Almost as soon as it was published, The Brick Foxhole was brought to the attention of producer and social activist Adrian Scott, who, together with director Edward Dmytryk and writer John Paxton, had formed a unit at RKO devoted to modestly budgeted, left-wing melodramas. Scott, Dmytryk, and Paxton were strongly identified with tendenz films (Tender Comrade and Till the End of Time), and they had recently achieved major boxoffice success with a pair of antifascist, hard-boiled thrillers starring Dick Powell (Murder, My Sweet and Cornered). The Brick Foxhole presented an opportunity to combine the two styles; consequently, in the winter of 1945, Scott optioned the novel and proposed a low-budget adaptation at RKO.

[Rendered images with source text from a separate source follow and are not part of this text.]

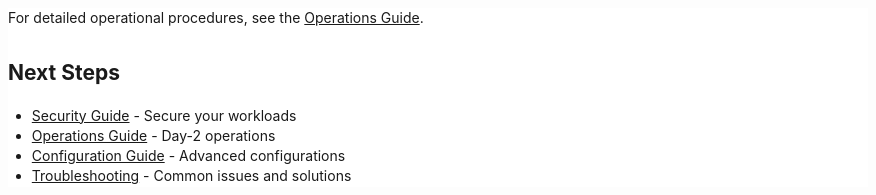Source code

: For detailed operational procedures, see the [Operations Guide](OPERATIONS.md).

## Next Steps

- [Security Guide](SECURITY.md) - Secure your workloads
- [Operations Guide](OPERATIONS.md) - Day-2 operations
- [Configuration Guide](CONFIGURATION.md) - Advanced configurations
- [Troubleshooting](TROUBLESHOOTING.md) - Common issues and solutions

Joseph Breen had already declared that Brooks's story was "thoroughly and completely unacceptable, on a dozen or more counts," and the initial response to Scott's proposal at RKO was chilly. But Scott was a proven success at the studio, and he was strongly backed by RKO's incoming production chief, Dore Schary, who had made his own reputation from social-problem movies. With Schary's approval, John Paxton was put to work on a screenplay, which Scott described as a study of "personal fascism" in the character of a brutal United States Army sergeant. To avoid potential objections from censors, Scott and Paxton eliminated all references to homosexuality, emphasizing instead the theme of race hatred. Although the Production Code explicitly forbade the use of racial epithets, and although the studios in general strongly discouraged any suggestion that American society was prejudiced, World War II had made attacks on anti-Semitism topical, safe, and even patriotic. Darryl Zanuck's much-discussed adaptation of Gentleman's Agreement was currently in production at Twentieth-Century Fox, and Dore Schary must have realized that Scott's quickie adaptation of The Brick Foxhole would anticipate Zanuck and gain considerable prestige for RKO. 21
Paxton's script, originally entitled Cradle of Fear, was a policier centering on the colossal irony of a Jew being murdered by a U.S. soldier during the immediate aftermath of World War II. For various reasons, Paxton and Scott also wanted to suggest a broader, more generalized history of racism and to argue that the fascist hatred of minorities was perennial, not confined to the recent war. Their research file contained numerous articles on racial persecution in America, including accounts of the "Protestant Crusade" of the 1840s and 1850s, the subsequent outbreak of "Know-Nothingism," and the rise of the Ku Klux Klan. Paxton's screenplay employed the deterministic, "what-will-have-happened" plot structure of classic detective fiction (including a "lying" flashback), and this structure occasionally allowed him to move further back in time than the immediate story required, depicting the purely historical past. The murder and the search for the killer took place in a little over a day, but the opening of the original script emphasized that the narrative as a whole had vast temporal dimensions:
1. establishing SHOTWashington, D.C., at night, perhaps with the Lincoln Memorial in the background, a soldier and a girl strolling across in the foreground. The feeling is lonely and barren.
NARRATOR
This story began a long time ago. It isn't over yet, either. It began in the time of Genghis Khan, in the time of Moses, in the time of Jesus Christ, in the time of Attila the Hunand in the time before that.